Para o administrador da Fundação Calouste Gulbenkian, é «natural a persistência na desvalorização e no enfraquecimento da União Europeia, bem como a defesa do aprofundamento de desinteligências internas no seio da Aliança Atlântica. Deste modo, é essencial a atual ambiguidade na relação com os Estados Unidos, traduzida no apoio a Trump – ainda que haja desentendimentos, como no caso da Síria e da relação com Assad».

Tem-se verificado, «sobretudo por parte da União Europeia e dos membros da Aliança Atlântica, uma atitude de desvalorização da importância atual do que resta do império russo. Tal é imprudente e muito perigoso», adverte Guilherme d’Oliveira Martins.

 

Sociedade e política

Gonçalo Saraiva Martins debate “As novas fronteiras da liberdade de expressão”, defendendo que «os factos e a sua verificação deixaram de importar, relevando apenas a perceção que o destinatário tem deles. Neste contexto, é possível que duas pessoas estejam convencidas de verdades diametralmente opostas, acreditando sem hesitação ser a sua a correta».

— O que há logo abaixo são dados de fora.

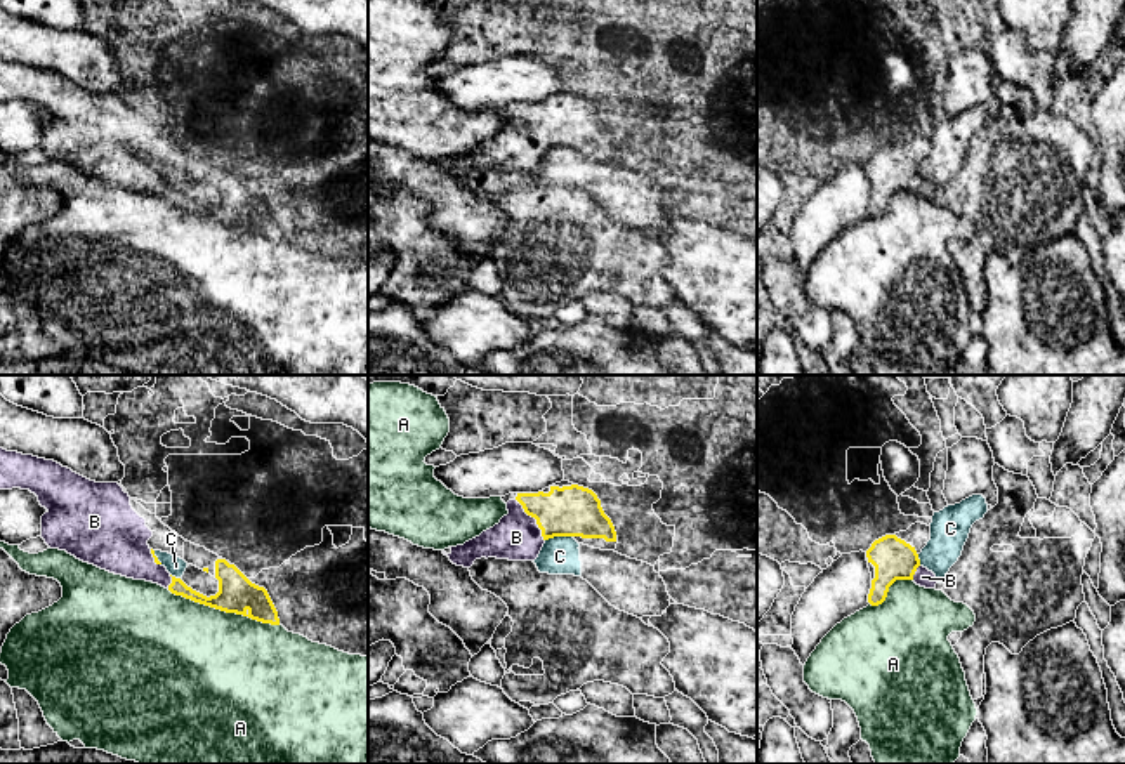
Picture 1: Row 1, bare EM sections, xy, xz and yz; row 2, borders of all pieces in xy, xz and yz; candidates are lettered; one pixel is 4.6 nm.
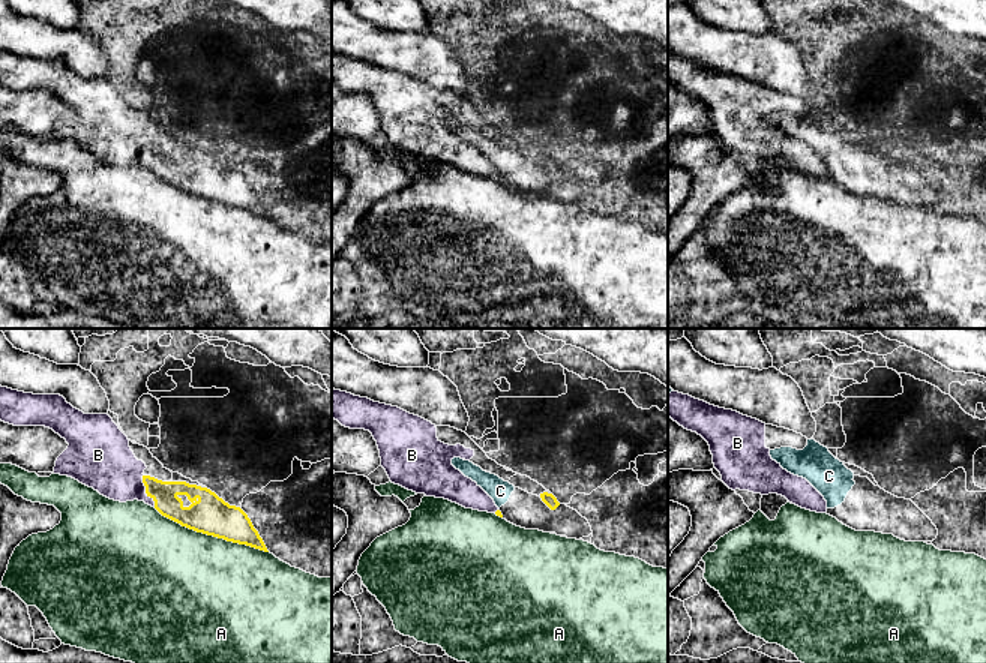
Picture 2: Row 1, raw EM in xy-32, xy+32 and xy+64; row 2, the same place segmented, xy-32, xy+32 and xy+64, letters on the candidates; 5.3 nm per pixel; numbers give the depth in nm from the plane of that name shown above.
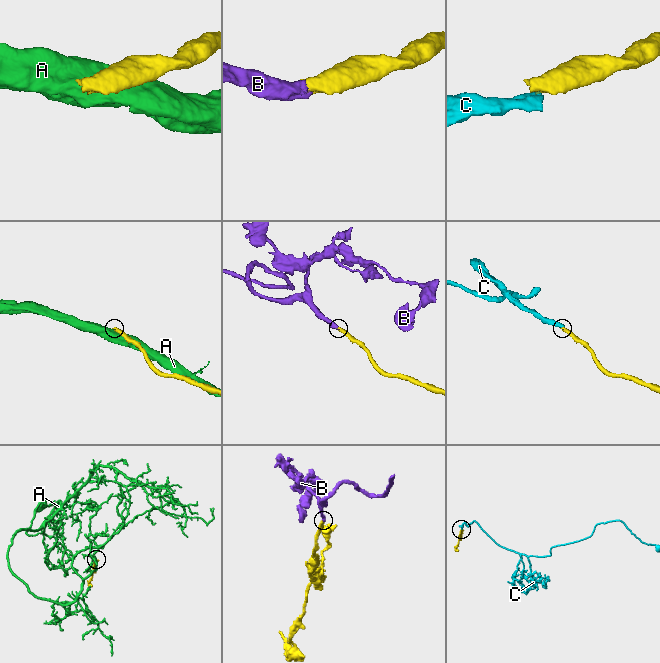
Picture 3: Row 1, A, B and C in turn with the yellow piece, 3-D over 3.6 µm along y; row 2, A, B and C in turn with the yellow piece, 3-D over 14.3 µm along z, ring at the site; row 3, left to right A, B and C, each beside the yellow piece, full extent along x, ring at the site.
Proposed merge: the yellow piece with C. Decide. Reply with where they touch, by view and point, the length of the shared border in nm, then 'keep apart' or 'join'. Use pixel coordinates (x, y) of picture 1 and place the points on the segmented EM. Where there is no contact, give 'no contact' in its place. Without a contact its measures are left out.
meets yellow in xz at (558, 535); contact 130 nm long; keep apart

«Não é fácil, pois, encontrar formas de controlo dos abusos à liberdade de expressão, seja porque isso não é compatível com o estado de Direito, seja porque ele é, na prática, impossível», sublinha.

O professor da Faculdade de Direito da Universidade Católica considera que é importante testar as «novas fronteiras como forma de preservar a liberdade de expressão, protegendo-a de uma utilização abusiva que, mo limite, acabará por conduzir à sua própria destruição. Importa recuperar o seu sentido originário – a transmissão de opiniões e convicções pessoais».

«Tudo isto seria mais simples se cada um de nós cultivasse o espírito livre e o sentido crítico, fazendo uso da liberdade de expressão para apoiar ou afastar essas opiniões e não para difundir factos acriticamente, os quais não possuem, em muitos casos, qualquer fundamento», finaliza.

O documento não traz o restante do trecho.